■ Exercise description: In the article on retail and urban development, what is the name of the mixed-use district that OSU is building on Oslo's waterfront?

■ Text block:
Also vying for Chinese tourists are retailers in Oslo. Norway is seeing the fruits of efforts to improve relations with China in recent years — relations had soured in 2010 when the Scandinavian country granted the Nobel Peace Prize to Chinese dissident Liu Xiaobo. After a long, cold spell, the governments have been working to improve relations, resulting in growing numbers of Chinese visitors to the Northern country. Direct flights between the countries, along with interest generated by the Disney movie “Frozen” have also helped, noted Ellen Lewis, vice president of retail marketing for Meyer Bergman.
The London-based developer recently launched Oslo’s Promenaden fashion district, catering to local luxury customers as well as tourists — tourism sales rose by 29 percent last year, according to the Global Blue tax-free shopping processing company.
On the waterfront of Oslo, Norwegian property developer OSU is transforming a formerly industrial harbor area into a new mixed-use district called Bjørvika, which includes a section called Barcode, with apartments, shopping and business headquarters.
“It’s the most comprehensive urban development in Norway, in the city center,” said Rolf Thorsen, OSU chief executive officer, who added the project reflects a trend of living, working and spend time in the same area as communities did in ancient times.
Upon completion, the neighborhood expects to count a population of 10,000 to 12,000 living in the area, 20,000 people working there and a footfall of six to seven million. The idea is to minimize car traffic, set aside parts of the waterfront for swimming activities and turn the city toward its natural surroundings — the fjords. A new Edvard Munch museum, due to open in 2020, will anchor the cultural life of the neighborhood.
Another theme of Mapic this year was a focus on outlets, some of which are turning to cultural events like art exhibits and other activities to draw in consumers.
Viaduc Village, an outlet planned near the immense Millau Viaduct bridge in Southern France, will tap into its local heritage by bringing French leather brand Anne Delaigle to a mix that will include international brands like Ugg Australia and American Vintage. Lionel Mary, general manager of Group IDEC Invest, the site’s developer said the company has leased 40 percent of the new space, due to open next summer.
For Adrian Nelson, leasing director at McArthurGlen, Europe’s largest designer outlet developer and owner in Europe, keeping the right mix of brands is key.
“We’re curating a mix in the same way that a department store would,” Nelson said. The executive warns against too much clutter and commercialization in a space, noting the importance of creating an environment that people feel comfortable in.
McArthurGlen held an outdoor yoga event this summer in its Vancouver outlet center, which it said helped draw more than 23,000 people for the day.

■ Extracted information:

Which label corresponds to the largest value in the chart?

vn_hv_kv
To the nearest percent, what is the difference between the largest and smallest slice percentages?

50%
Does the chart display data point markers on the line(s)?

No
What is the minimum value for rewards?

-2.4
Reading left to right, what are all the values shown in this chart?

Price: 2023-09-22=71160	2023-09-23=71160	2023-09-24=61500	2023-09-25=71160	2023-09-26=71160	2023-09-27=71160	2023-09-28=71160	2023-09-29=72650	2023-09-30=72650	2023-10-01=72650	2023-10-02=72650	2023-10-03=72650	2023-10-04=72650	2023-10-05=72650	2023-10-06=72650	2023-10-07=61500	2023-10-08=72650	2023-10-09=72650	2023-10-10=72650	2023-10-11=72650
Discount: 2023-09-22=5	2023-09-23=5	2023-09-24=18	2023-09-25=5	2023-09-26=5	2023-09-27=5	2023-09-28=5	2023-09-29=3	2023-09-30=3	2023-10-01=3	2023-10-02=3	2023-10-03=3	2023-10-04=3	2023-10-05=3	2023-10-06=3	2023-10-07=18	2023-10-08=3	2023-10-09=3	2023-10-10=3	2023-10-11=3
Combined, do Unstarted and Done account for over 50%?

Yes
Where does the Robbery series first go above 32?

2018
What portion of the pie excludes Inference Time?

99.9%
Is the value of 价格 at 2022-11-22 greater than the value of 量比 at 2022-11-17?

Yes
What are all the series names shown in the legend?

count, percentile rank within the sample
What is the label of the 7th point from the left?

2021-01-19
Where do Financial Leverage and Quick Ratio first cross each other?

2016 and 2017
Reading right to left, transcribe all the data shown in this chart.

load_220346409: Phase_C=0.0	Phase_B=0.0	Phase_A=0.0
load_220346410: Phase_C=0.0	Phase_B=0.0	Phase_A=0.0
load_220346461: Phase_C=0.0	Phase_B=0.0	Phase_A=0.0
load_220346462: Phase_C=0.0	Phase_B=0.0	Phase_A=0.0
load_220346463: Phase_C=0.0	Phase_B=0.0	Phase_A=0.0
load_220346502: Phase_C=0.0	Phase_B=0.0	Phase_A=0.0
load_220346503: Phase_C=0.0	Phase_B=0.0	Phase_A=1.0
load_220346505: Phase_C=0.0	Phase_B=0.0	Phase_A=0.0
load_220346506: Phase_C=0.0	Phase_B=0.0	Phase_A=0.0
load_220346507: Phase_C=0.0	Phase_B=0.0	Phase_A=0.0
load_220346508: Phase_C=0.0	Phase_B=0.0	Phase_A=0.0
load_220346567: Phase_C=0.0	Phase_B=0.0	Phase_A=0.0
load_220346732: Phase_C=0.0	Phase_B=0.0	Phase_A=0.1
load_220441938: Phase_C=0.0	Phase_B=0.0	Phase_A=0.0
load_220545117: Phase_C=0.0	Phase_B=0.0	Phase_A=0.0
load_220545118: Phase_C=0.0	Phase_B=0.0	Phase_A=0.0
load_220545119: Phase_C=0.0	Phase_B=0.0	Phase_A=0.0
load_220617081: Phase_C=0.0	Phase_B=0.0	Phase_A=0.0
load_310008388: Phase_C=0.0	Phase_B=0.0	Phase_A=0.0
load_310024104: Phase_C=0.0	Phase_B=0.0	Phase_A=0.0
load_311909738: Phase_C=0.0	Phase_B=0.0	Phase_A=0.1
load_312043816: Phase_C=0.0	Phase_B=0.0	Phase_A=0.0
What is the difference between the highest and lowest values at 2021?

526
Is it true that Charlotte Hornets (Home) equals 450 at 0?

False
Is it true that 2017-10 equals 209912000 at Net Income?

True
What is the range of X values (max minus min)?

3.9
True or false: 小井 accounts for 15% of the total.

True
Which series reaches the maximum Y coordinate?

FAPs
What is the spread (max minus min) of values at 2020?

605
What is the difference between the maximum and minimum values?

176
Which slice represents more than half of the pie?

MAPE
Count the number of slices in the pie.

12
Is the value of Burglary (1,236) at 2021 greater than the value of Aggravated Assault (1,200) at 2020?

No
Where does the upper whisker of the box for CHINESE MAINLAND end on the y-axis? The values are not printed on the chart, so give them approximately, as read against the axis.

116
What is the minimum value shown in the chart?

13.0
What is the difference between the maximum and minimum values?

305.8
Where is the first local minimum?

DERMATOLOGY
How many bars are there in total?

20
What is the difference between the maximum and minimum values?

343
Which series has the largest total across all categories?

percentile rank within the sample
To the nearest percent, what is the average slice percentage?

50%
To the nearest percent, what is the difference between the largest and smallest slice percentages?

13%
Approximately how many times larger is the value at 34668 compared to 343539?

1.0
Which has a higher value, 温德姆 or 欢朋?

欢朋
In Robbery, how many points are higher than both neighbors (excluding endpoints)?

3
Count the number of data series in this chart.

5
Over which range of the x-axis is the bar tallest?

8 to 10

■ Answer to this task: Bjørvika